Nous serions donc promis à un avenir strictement individuel et individualiste, un monde désenchanté qui viendrait nourrir l’apathie de nos concitoyens, à commencer par la jeunesse. Les sujets d’indignation sont pourtant légion : crise des réfugiés, signes annonciateurs d’un cataclysme climatique global, inégalités en forte croissance, mise en œuvre d’une société de surveillance de Pékin à Nice et de Google à Facebook, retour des fanatismes religieux… Mais est-il encore permis de rêver, alors que le monde semble chaque jour se défaire un peu plus ?

Les choses ne sont peut-être pas si entendues. Si les sujets d’inquiétude sont nombreux, les sources des rêves nouveaux le sont aussi : idéal d’une société écologique basée sur le partage et l’échange, plutôt que sur l’accumulation et le profit, fantasme de la conquête de l’espace, d’une abolition des maladies, espoir d’un revenu universel, d’un temps mieux réparti entre travail et loisirs : tous ces enjeux passionnent l’opinion publique française et internationale et sont autant de graines d’utopies collectives qui ne demandent qu’à devenir des buts politiques.

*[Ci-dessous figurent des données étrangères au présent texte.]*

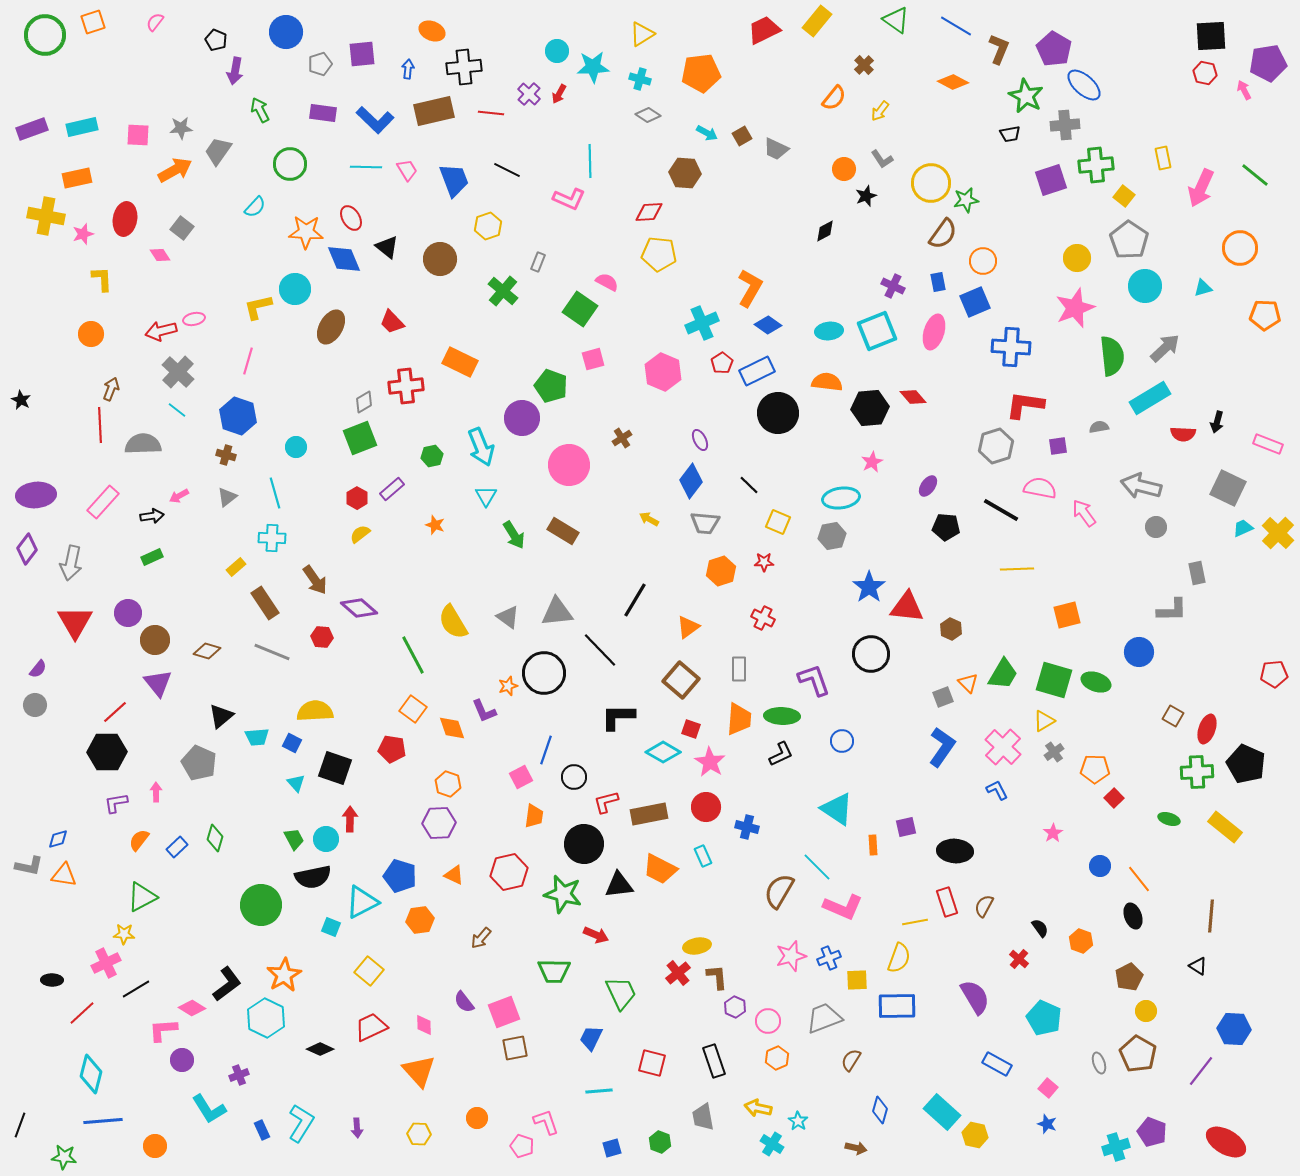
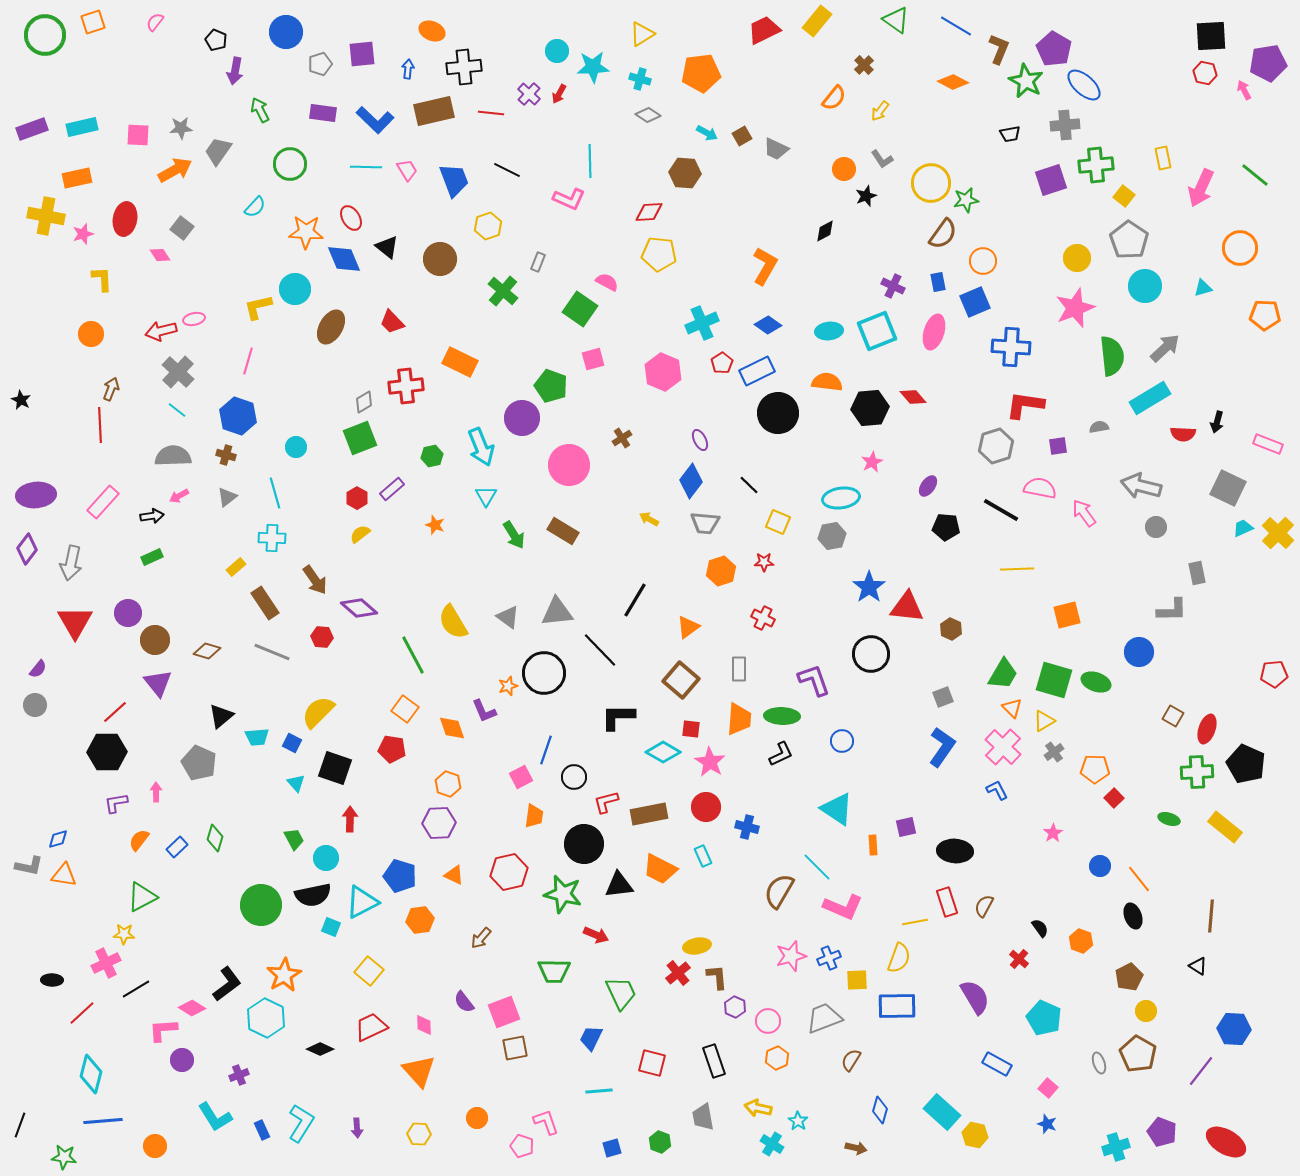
green star at (1026, 96): moved 15 px up
orange L-shape at (750, 288): moved 15 px right, 22 px up
gray semicircle at (143, 444): moved 30 px right, 12 px down
orange triangle at (968, 683): moved 44 px right, 25 px down
orange square at (413, 709): moved 8 px left
yellow semicircle at (315, 711): moved 3 px right, 1 px down; rotated 42 degrees counterclockwise
red square at (691, 729): rotated 12 degrees counterclockwise
cyan circle at (326, 839): moved 19 px down
black semicircle at (313, 877): moved 18 px down
cyan L-shape at (209, 1109): moved 6 px right, 8 px down
purple pentagon at (1152, 1132): moved 10 px right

Ce qui frappe surtout, c’est le démenti quotidien à l’apathie supposée des jeunes générations à l’égard des utopies et du collectif. Contrairement à ce qui est souvent énoncé, la jeunesse continue de se mobiliser pour des causes qui perdurent et se renouvellent. Féminisme, antispécisme, création de modes de vie alternatifs qu’on ne saurait limiter aux zadistes mais qui s’étendent à l’écologie et au développement durable, antiracisme, réflexion sur les formes de la démocratie : tous ces idéaux interpellent, des millennials aux trentenaires. Aux États-Unis, plus encore que leurs aînés, les jeunes se sont engagés auprès de candidats portant des idées nouvelles, parfois utopistes, comme Bernie Sanders, et leurs benjamins manifestent aujourd’hui pour limiter le port d’armes. Dans les pays arabes, les jeunes ont été à l’avant-garde de révolutions, qui, si elles n’ont que marginalement débouché sur des systèmes démocratiques, ont profondément transformé les sociétés dans lesquelles elles sont survenues. 

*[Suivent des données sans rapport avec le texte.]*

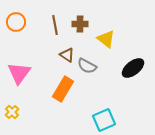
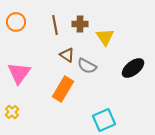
yellow triangle: moved 1 px left, 2 px up; rotated 18 degrees clockwise
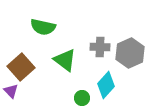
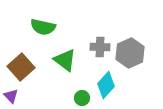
purple triangle: moved 5 px down
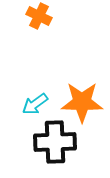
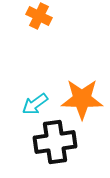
orange star: moved 3 px up
black cross: rotated 6 degrees counterclockwise
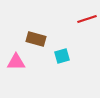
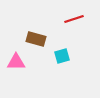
red line: moved 13 px left
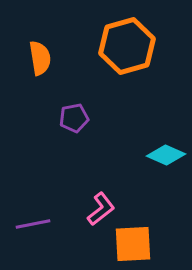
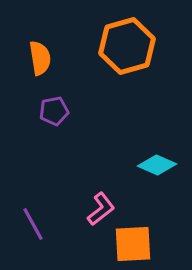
purple pentagon: moved 20 px left, 7 px up
cyan diamond: moved 9 px left, 10 px down
purple line: rotated 72 degrees clockwise
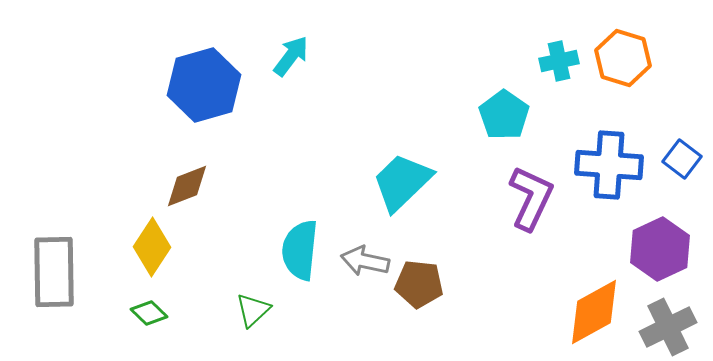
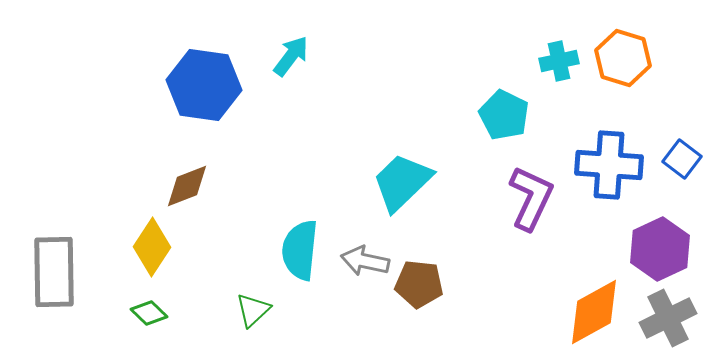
blue hexagon: rotated 24 degrees clockwise
cyan pentagon: rotated 9 degrees counterclockwise
gray cross: moved 9 px up
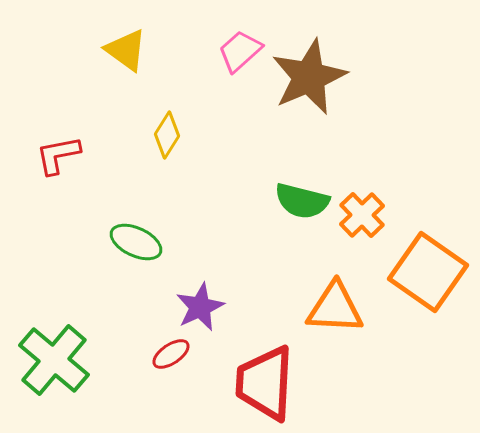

Ces causes nouvelles d’engagement se nourrissent d’une défiance exponentielle à l’égard du « système » aux conséquences ambivalentes, car si elle rend les nouvelles générations plus perméables aux théories du complot, elle représente aussi une injonction à repenser le collectif sans répéter les erreurs du passé. Dans une société d’individus qui s’assume comme telle, les jeunes continuent de se mobiliser ; simplement les modes d’action se sont transformés : digitalisation à travers les réseaux sociaux, flash mobs, actions spectaculaires mais ponctuelles, auxquelles s’ajoutent l’engagement associatif toujours puissant ou l’investissement grandissant dans les initiatives de démocratie participative. La demande d’horizontalité et de collectif va croissant dans tous les secteurs de la société, des budgets participatifs au protocole des Nouveaux Commanditaires, ce programme dont l’objet est de permettre à des citoyens de coréaliser des œuvres avec des artistes dans l’espace public.

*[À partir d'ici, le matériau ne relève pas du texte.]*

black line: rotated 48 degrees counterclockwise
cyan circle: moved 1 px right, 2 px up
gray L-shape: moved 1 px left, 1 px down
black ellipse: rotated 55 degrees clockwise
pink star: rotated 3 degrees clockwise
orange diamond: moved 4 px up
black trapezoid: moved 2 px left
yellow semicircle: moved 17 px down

Plutôt que de regarder dans le rétroviseur de l’histoire des mobilisations sociales en versant des larmes de crocodile, il est temps de comprendre et d’analyser ces mouvements qui démontrent, au-delà des causes légitimes d’inquiétude, que l’humanité nouvelle n’est pas moins avide que la précédente d’inventer les moyens d’établir un monde plus humain.